×

GoPro launched a new lineup of action cameras, cloud services and its previously-announced Karma drone Monday. The new cameras come with multi-language voice control, allowing consumers to launch recordings without the need to press any buttons.

GoPro’s new line-up is being led by the Hero 5 Black, a 4K camera with touch screen, video stabilization and three integrated microphones that sells for $399. It is being complemented by the Hero 5 Session, which packs similar features in a smaller package without a touch screen, and sells for $299. Both cameras go on sale on October 2. In addition to those two new models, GoPro is going to continue to sell the existing Hero Session, which doesn’t support 4K or voice control, for $199.

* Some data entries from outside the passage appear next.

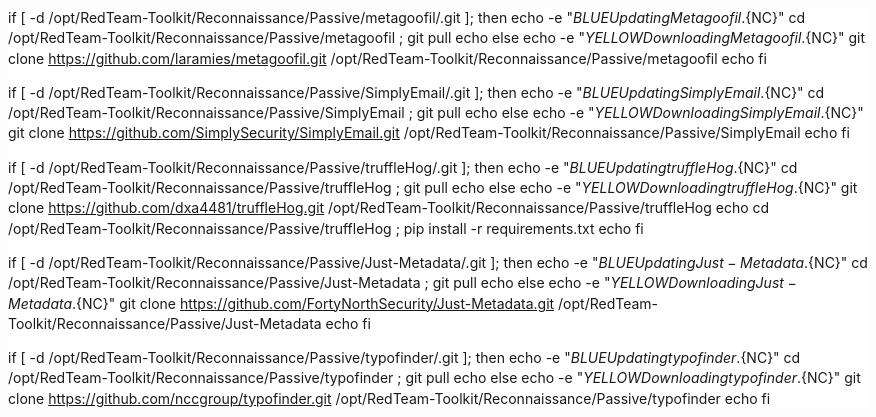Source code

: if [ -d /opt/RedTeam-Toolkit/Reconnaissance/Passive/metagoofil/.git ]; then
     echo -e "${BLUE}Updating Metagoofil.${NC}"
     cd /opt/RedTeam-Toolkit/Reconnaissance/Passive/metagoofil ; git pull
     echo
else
  echo -e "${YELLOW}Downloading Metagoofil.${NC}"
  git clone https://github.com/laramies/metagoofil.git /opt/RedTeam-Toolkit/Reconnaissance/Passive/metagoofil
  echo
fi

if [ -d /opt/RedTeam-Toolkit/Reconnaissance/Passive/SimplyEmail/.git ]; then
     echo -e "${BLUE}Updating SimplyEmail.${NC}"
     cd /opt/RedTeam-Toolkit/Reconnaissance/Passive/SimplyEmail ; git pull
     echo
else
  echo -e "${YELLOW}Downloading SimplyEmail.${NC}"
  git clone https://github.com/SimplySecurity/SimplyEmail.git /opt/RedTeam-Toolkit/Reconnaissance/Passive/SimplyEmail
  echo
fi

if [ -d /opt/RedTeam-Toolkit/Reconnaissance/Passive/truffleHog/.git ]; then
     echo -e "${BLUE}Updating truffleHog.${NC}"
     cd /opt/RedTeam-Toolkit/Reconnaissance/Passive/truffleHog ; git pull
     echo
else
  echo -e "${YELLOW}Downloading truffleHog.${NC}"
  git clone https://github.com/dxa4481/truffleHog.git /opt/RedTeam-Toolkit/Reconnaissance/Passive/truffleHog
  echo
  cd /opt/RedTeam-Toolkit/Reconnaissance/Passive/truffleHog ; pip install -r requirements.txt
  echo
fi

if [ -d /opt/RedTeam-Toolkit/Reconnaissance/Passive/Just-Metadata/.git ]; then
     echo -e "${BLUE}Updating Just-Metadata.${NC}"
     cd /opt/RedTeam-Toolkit/Reconnaissance/Passive/Just-Metadata ; git pull
     echo
else
  echo -e "${YELLOW}Downloading Just-Metadata.${NC}"
  git clone https://github.com/FortyNorthSecurity/Just-Metadata.git /opt/RedTeam-Toolkit/Reconnaissance/Passive/Just-Metadata
  echo
fi

if [ -d /opt/RedTeam-Toolkit/Reconnaissance/Passive/typofinder/.git ]; then
     echo -e "${BLUE}Updating typofinder.${NC}"
     cd /opt/RedTeam-Toolkit/Reconnaissance/Passive/typofinder ; git pull
     echo
else
  echo -e "${YELLOW}Downloading typofinder.${NC}"
  git clone https://github.com/nccgroup/typofinder.git /opt/RedTeam-Toolkit/Reconnaissance/Passive/typofinder
  echo
fi
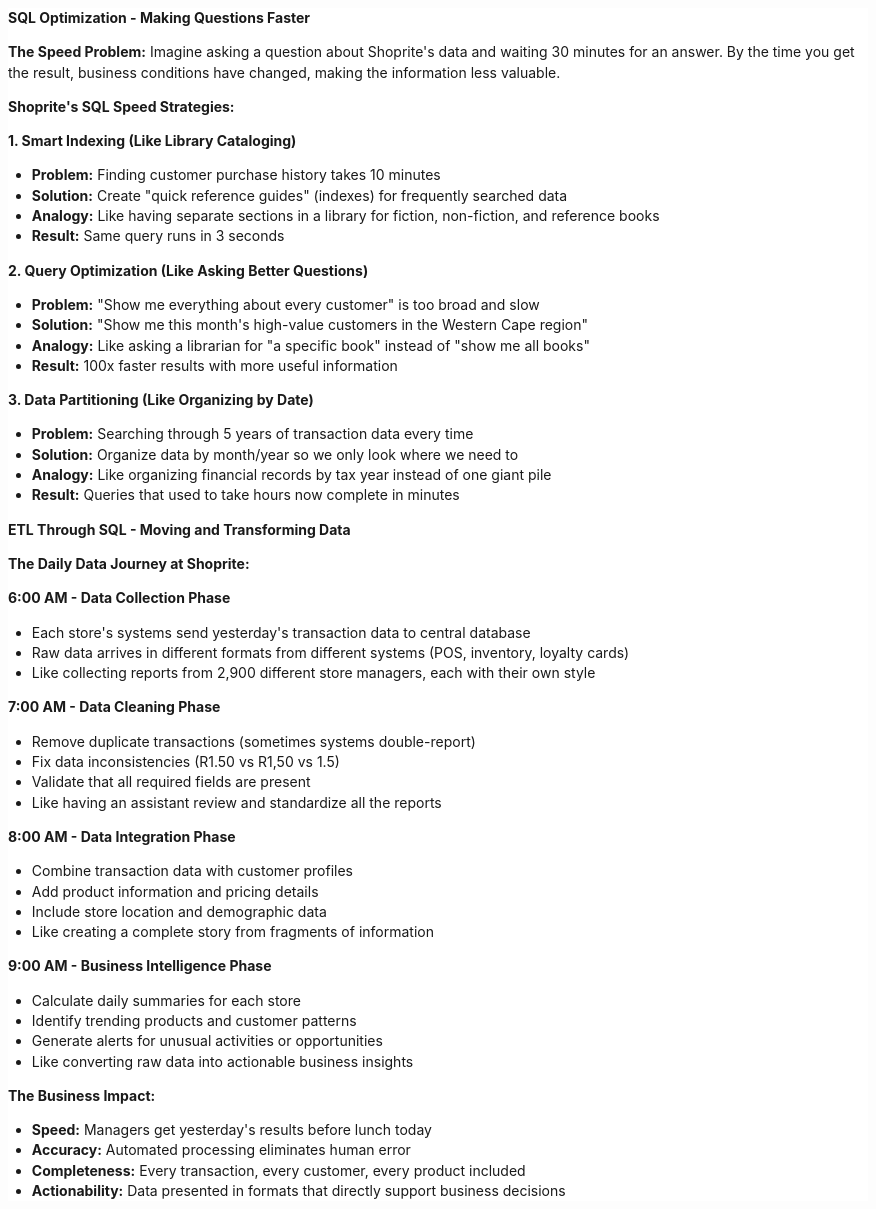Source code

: **SQL Optimization - Making Questions Faster**

**The Speed Problem:**
Imagine asking a question about Shoprite's data and waiting 30 minutes for an answer. By the time you get the result, business conditions have changed, making the information less valuable.

**Shoprite's SQL Speed Strategies:**

**1. Smart Indexing (Like Library Cataloging)**
- **Problem:** Finding customer purchase history takes 10 minutes
- **Solution:** Create "quick reference guides" (indexes) for frequently searched data
- **Analogy:** Like having separate sections in a library for fiction, non-fiction, and reference books
- **Result:** Same query runs in 3 seconds

**2. Query Optimization (Like Asking Better Questions)**
- **Problem:** "Show me everything about every customer" is too broad and slow
- **Solution:** "Show me this month's high-value customers in the Western Cape region"
- **Analogy:** Like asking a librarian for "a specific book" instead of "show me all books"
- **Result:** 100x faster results with more useful information

**3. Data Partitioning (Like Organizing by Date)**
- **Problem:** Searching through 5 years of transaction data every time
- **Solution:** Organize data by month/year so we only look where we need to
- **Analogy:** Like organizing financial records by tax year instead of one giant pile
- **Result:** Queries that used to take hours now complete in minutes

**ETL Through SQL - Moving and Transforming Data**

**The Daily Data Journey at Shoprite:**

**6:00 AM - Data Collection Phase**
- Each store's systems send yesterday's transaction data to central database
- Raw data arrives in different formats from different systems (POS, inventory, loyalty cards)
- Like collecting reports from 2,900 different store managers, each with their own style

**7:00 AM - Data Cleaning Phase**
- Remove duplicate transactions (sometimes systems double-report)
- Fix data inconsistencies (R1.50 vs R1,50 vs 1.5)
- Validate that all required fields are present
- Like having an assistant review and standardize all the reports

**8:00 AM - Data Integration Phase**
- Combine transaction data with customer profiles
- Add product information and pricing details
- Include store location and demographic data
- Like creating a complete story from fragments of information

**9:00 AM - Business Intelligence Phase**
- Calculate daily summaries for each store
- Identify trending products and customer patterns
- Generate alerts for unusual activities or opportunities
- Like converting raw data into actionable business insights

**The Business Impact:**
- **Speed:** Managers get yesterday's results before lunch today
- **Accuracy:** Automated processing eliminates human error
- **Completeness:** Every transaction, every customer, every product included
- **Actionability:** Data presented in formats that directly support business decisions
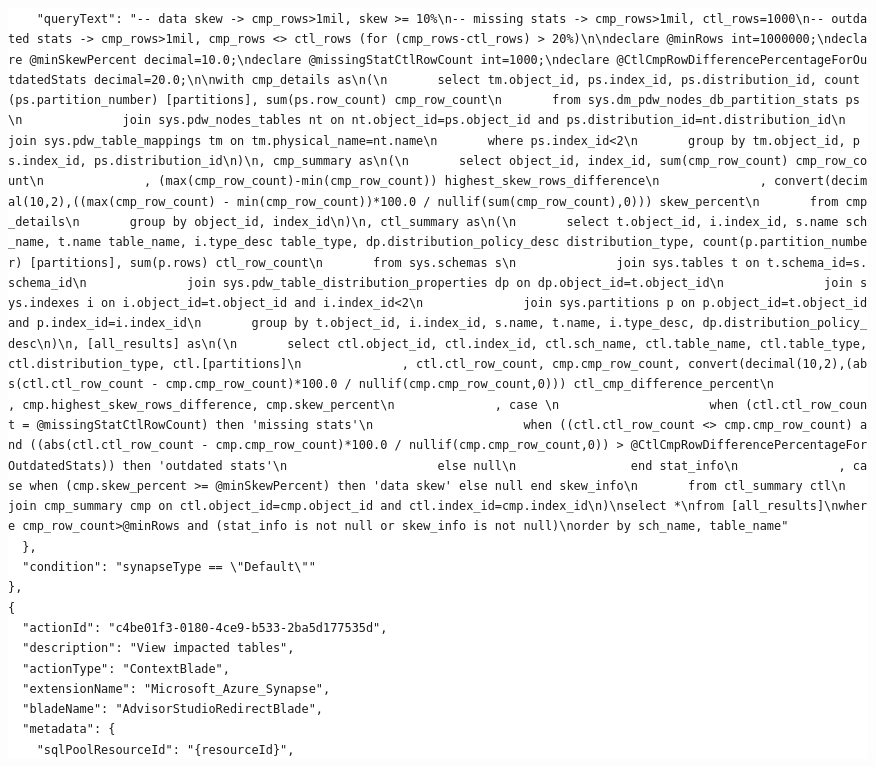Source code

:         "queryText": "-- data skew -> cmp_rows>1mil, skew >= 10%\n-- missing stats -> cmp_rows>1mil, ctl_rows=1000\n-- outdated stats -> cmp_rows>1mil, cmp_rows <> ctl_rows (for (cmp_rows-ctl_rows) > 20%)\n\ndeclare @minRows int=1000000;\ndeclare @minSkewPercent decimal=10.0;\ndeclare @missingStatCtlRowCount int=1000;\ndeclare @CtlCmpRowDifferencePercentageForOutdatedStats decimal=20.0;\n\nwith cmp_details as\n(\n       select tm.object_id, ps.index_id, ps.distribution_id, count(ps.partition_number) [partitions], sum(ps.row_count) cmp_row_count\n       from sys.dm_pdw_nodes_db_partition_stats ps\n              join sys.pdw_nodes_tables nt on nt.object_id=ps.object_id and ps.distribution_id=nt.distribution_id\n              join sys.pdw_table_mappings tm on tm.physical_name=nt.name\n       where ps.index_id<2\n       group by tm.object_id, ps.index_id, ps.distribution_id\n)\n, cmp_summary as\n(\n       select object_id, index_id, sum(cmp_row_count) cmp_row_count\n              , (max(cmp_row_count)-min(cmp_row_count)) highest_skew_rows_difference\n              , convert(decimal(10,2),((max(cmp_row_count) - min(cmp_row_count))*100.0 / nullif(sum(cmp_row_count),0))) skew_percent\n       from cmp_details\n       group by object_id, index_id\n)\n, ctl_summary as\n(\n       select t.object_id, i.index_id, s.name sch_name, t.name table_name, i.type_desc table_type, dp.distribution_policy_desc distribution_type, count(p.partition_number) [partitions], sum(p.rows) ctl_row_count\n       from sys.schemas s\n              join sys.tables t on t.schema_id=s.schema_id\n              join sys.pdw_table_distribution_properties dp on dp.object_id=t.object_id\n              join sys.indexes i on i.object_id=t.object_id and i.index_id<2\n              join sys.partitions p on p.object_id=t.object_id and p.index_id=i.index_id\n       group by t.object_id, i.index_id, s.name, t.name, i.type_desc, dp.distribution_policy_desc\n)\n, [all_results] as\n(\n       select ctl.object_id, ctl.index_id, ctl.sch_name, ctl.table_name, ctl.table_type, ctl.distribution_type, ctl.[partitions]\n              , ctl.ctl_row_count, cmp.cmp_row_count, convert(decimal(10,2),(abs(ctl.ctl_row_count - cmp.cmp_row_count)*100.0 / nullif(cmp.cmp_row_count,0))) ctl_cmp_difference_percent\n              , cmp.highest_skew_rows_difference, cmp.skew_percent\n              , case \n                     when (ctl.ctl_row_count = @missingStatCtlRowCount) then 'missing stats'\n                     when ((ctl.ctl_row_count <> cmp.cmp_row_count) and ((abs(ctl.ctl_row_count - cmp.cmp_row_count)*100.0 / nullif(cmp.cmp_row_count,0)) > @CtlCmpRowDifferencePercentageForOutdatedStats)) then 'outdated stats'\n                     else null\n                end stat_info\n              , case when (cmp.skew_percent >= @minSkewPercent) then 'data skew' else null end skew_info\n       from ctl_summary ctl\n              join cmp_summary cmp on ctl.object_id=cmp.object_id and ctl.index_id=cmp.index_id\n)\nselect *\nfrom [all_results]\nwhere cmp_row_count>@minRows and (stat_info is not null or skew_info is not null)\norder by sch_name, table_name"
      },
      "condition": "synapseType == \"Default\""
    },
    {
      "actionId": "c4be01f3-0180-4ce9-b533-2ba5d177535d",
      "description": "View impacted tables",
      "actionType": "ContextBlade",
      "extensionName": "Microsoft_Azure_Synapse",
      "bladeName": "AdvisorStudioRedirectBlade",
      "metadata": {
        "sqlPoolResourceId": "{resourceId}",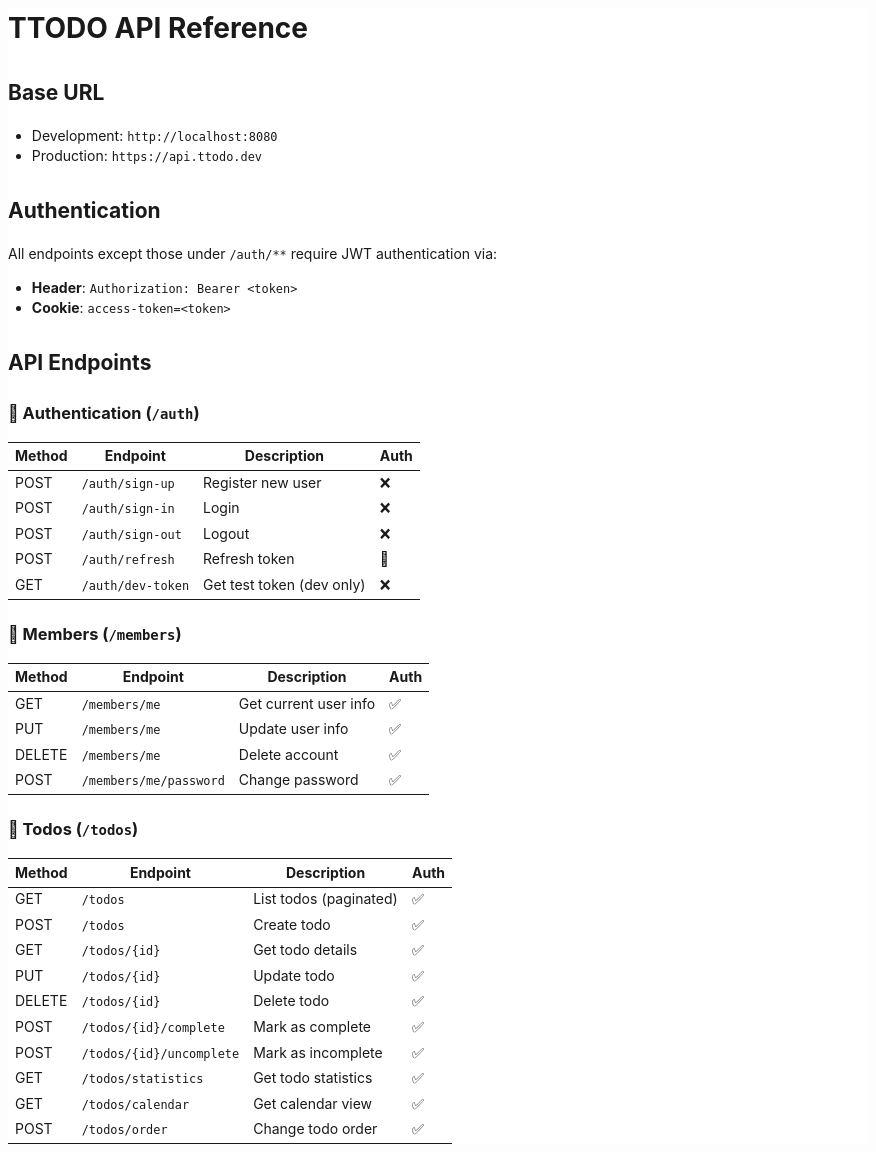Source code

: # TTODO API Reference

## Base URL

- Development: `http://localhost:8080`
- Production: `https://api.ttodo.dev`

## Authentication

All endpoints except those under `/auth/**` require JWT authentication via:

- **Header**: `Authorization: Bearer <token>`
- **Cookie**: `access-token=<token>`

## API Endpoints

### 🔐 Authentication (`/auth`)

| Method | Endpoint          | Description               | Auth |
|--------|-------------------|---------------------------|------|
| POST   | `/auth/sign-up`   | Register new user         | ❌    |
| POST   | `/auth/sign-in`   | Login                     | ❌    |
| POST   | `/auth/sign-out`  | Logout                    | ❌    |
| POST   | `/auth/refresh`   | Refresh token             | 🔄   |
| GET    | `/auth/dev-token` | Get test token (dev only) | ❌    |

### 👤 Members (`/members`)

| Method | Endpoint               | Description           | Auth |
|--------|------------------------|-----------------------|------|
| GET    | `/members/me`          | Get current user info | ✅    |
| PUT    | `/members/me`          | Update user info      | ✅    |
| DELETE | `/members/me`          | Delete account        | ✅    |
| POST   | `/members/me/password` | Change password       | ✅    |

### 📝 Todos (`/todos`)

| Method | Endpoint                 | Description            | Auth |
|--------|--------------------------|------------------------|------|
| GET    | `/todos`                 | List todos (paginated) | ✅    |
| POST   | `/todos`                 | Create todo            | ✅    |
| GET    | `/todos/{id}`            | Get todo details       | ✅    |
| PUT    | `/todos/{id}`            | Update todo            | ✅    |
| DELETE | `/todos/{id}`            | Delete todo            | ✅    |
| POST   | `/todos/{id}/complete`   | Mark as complete       | ✅    |
| POST   | `/todos/{id}/uncomplete` | Mark as incomplete     | ✅    |
| GET    | `/todos/statistics`      | Get todo statistics    | ✅    |
| GET    | `/todos/calendar`        | Get calendar view      | ✅    |
| POST   | `/todos/order`           | Change todo order      | ✅    |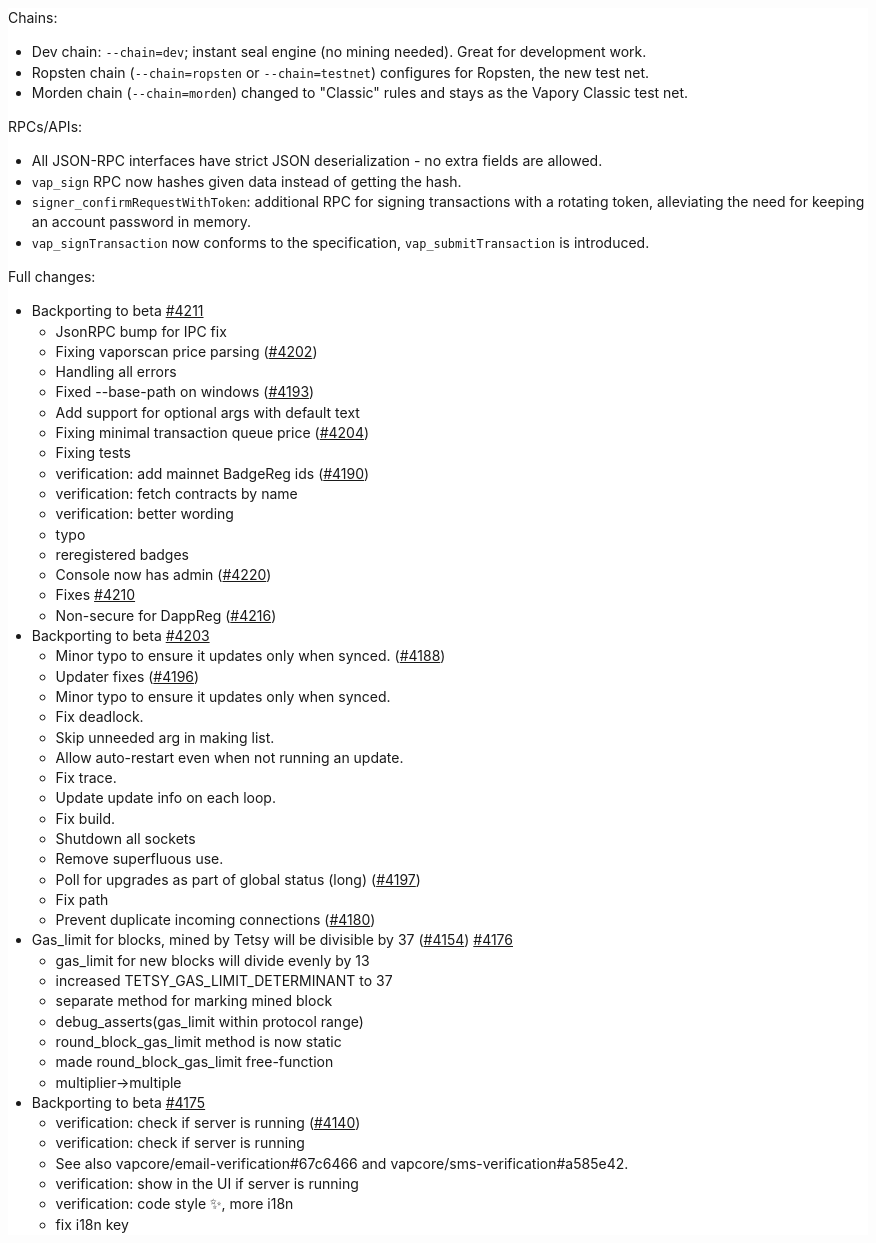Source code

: Chains:

- Dev chain: `--chain=dev`; instant seal engine (no mining needed). Great for development work.
- Ropsten chain (`--chain=ropsten` or `--chain=testnet`) configures for Ropsten, the new test net.
- Morden chain (`--chain=morden`) changed to "Classic" rules and stays as the Vapory Classic test net.

RPCs/APIs:

- All JSON-RPC interfaces have strict JSON deserialization - no extra fields are allowed.
- `vap_sign` RPC now hashes given data instead of getting the hash.
- `signer_confirmRequestWithToken`: additional RPC for signing transactions with a rotating token, alleviating the need for keeping an account password in memory.
- `vap_signTransaction` now conforms to the specification, `vap_submitTransaction` is introduced.

Full changes:

- Backporting to beta [#4211](https://github.com/tetcoin/tetsy/pull/4211)
  - JsonRPC bump for IPC fix
  - Fixing vaporscan price parsing ([#4202](https://github.com/tetcoin/tetsy/pull/4202))
  - Handling all errors
  - Fixed --base-path on windows ([#4193](https://github.com/tetcoin/tetsy/pull/4193))
  - Add support for optional args with default text
  - Fixing minimal transaction queue price ([#4204](https://github.com/tetcoin/tetsy/pull/4204))
  - Fixing tests
  - verification: add mainnet BadgeReg ids ([#4190](https://github.com/tetcoin/tetsy/pull/4190))
  - verification: fetch contracts by name
  - verification: better wording
  - typo
  - reregistered badges
  - Console now has admin ([#4220](https://github.com/tetcoin/tetsy/pull/4220))
  - Fixes [#4210](https://github.com/tetcoin/tetsy/pull/4210)
  - Non-secure for DappReg ([#4216](https://github.com/tetcoin/tetsy/pull/4216))
- Backporting to beta [#4203](https://github.com/tetcoin/tetsy/pull/4203)
  - Minor typo to ensure it updates only when synced. ([#4188](https://github.com/tetcoin/tetsy/pull/4188))
  - Updater fixes ([#4196](https://github.com/tetcoin/tetsy/pull/4196))
  - Minor typo to ensure it updates only when synced.
  - Fix deadlock.
  - Skip unneeded arg in making list.
  - Allow auto-restart even when not running an update.
  - Fix trace.
  - Update update info on each loop.
  - Fix build.
  - Shutdown all sockets
  - Remove superfluous use.
  - Poll for upgrades as part of global status (long) ([#4197](https://github.com/tetcoin/tetsy/pull/4197))
  - Fix path
  - Prevent duplicate incoming connections ([#4180](https://github.com/tetcoin/tetsy/pull/4180))
- Gas_limit for blocks, mined by Tetsy will be divisible by 37 ([#4154](https://github.com/tetcoin/tetsy/pull/4154)) [#4176](https://github.com/tetcoin/tetsy/pull/4176)
  - gas_limit for new blocks will divide evenly by 13
  - increased TETSY_GAS_LIMIT_DETERMINANT to 37
  - separate method for marking mined block
  - debug_asserts(gas_limit within protocol range)
  - round_block_gas_limit method is now static
  - made round_block_gas_limit free-function
  - multiplier->multiple
- Backporting to beta [#4175](https://github.com/tetcoin/tetsy/pull/4175)
  - verification: check if server is running ([#4140](https://github.com/tetcoin/tetsy/pull/4140))
  - verification: check if server is running
  - See also vapcore/email-verification#67c6466 and vapcore/sms-verification#a585e42.
  - verification: show in the UI if server is running
  - verification: code style ✨, more i18n
  - fix i18n key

Footage from both cameras will automatically be uploaded to GoPro’s new cloud services, dubbed GoPro Plus, once the camera is connected to a user’s home Wifi network. Users can then access the footage from anywhere, and edit it either with mobile devices or desktop computers.

GoPro Plus will offer consumers storage for 35 hours of 1080p video, and automatically transcode any 4K video uploads to the lower resolution, according to GoPro’s website. Alternatively, consumers will be able to store up to 62,500 photos. There’s no word yet on how much GoPro is going to charge for its subscription plan, or when exactly it is going to be available.

Finally, the company introduced its new Karma drone. The drone, which folds up and comes with its own backpack, will sell for $700 without a camera. Consumers will be able to buy one with a Hero 5 Black for $1099, or $999 with a Hero 5 Session. GoPro originally planned to introduce the drone earlier this year, but eventually ended up postponing the launch. Consumers will be able to buy the new drone starting October 23.

GoPro has had a bit of a rough year. The company first introduced the Hero Session as a smaller complement to its existing line-up last summer. However, consumers were not biting, forcing GoPro to reduce the price of the camera twice and sending the company’s stock sharply down.

GoPro’s newly-launched cloud services are key to the company’s recovery strategy. Not only will they make it a lot easier to capture, offload and edit footage, but the company is also planning to use the cloud as a repository for high-quality user-generated content, which it wants to license to brands, and eventually make a key component of its media strategy.

In August, GoPro CEO Nick Woodman told Variety that the now-launched cloud services will help to fulfill the promise of GoPro. “This holiday, we will have realized the full vision,” Woodman says. “GoPro 1.0 will finally be deployed.” He added that GoPro also may turn its cloud services into a money-maker down the line. Said Woodman: “Is there an opportunity to provide a fee-based service, subscription service? For sure!”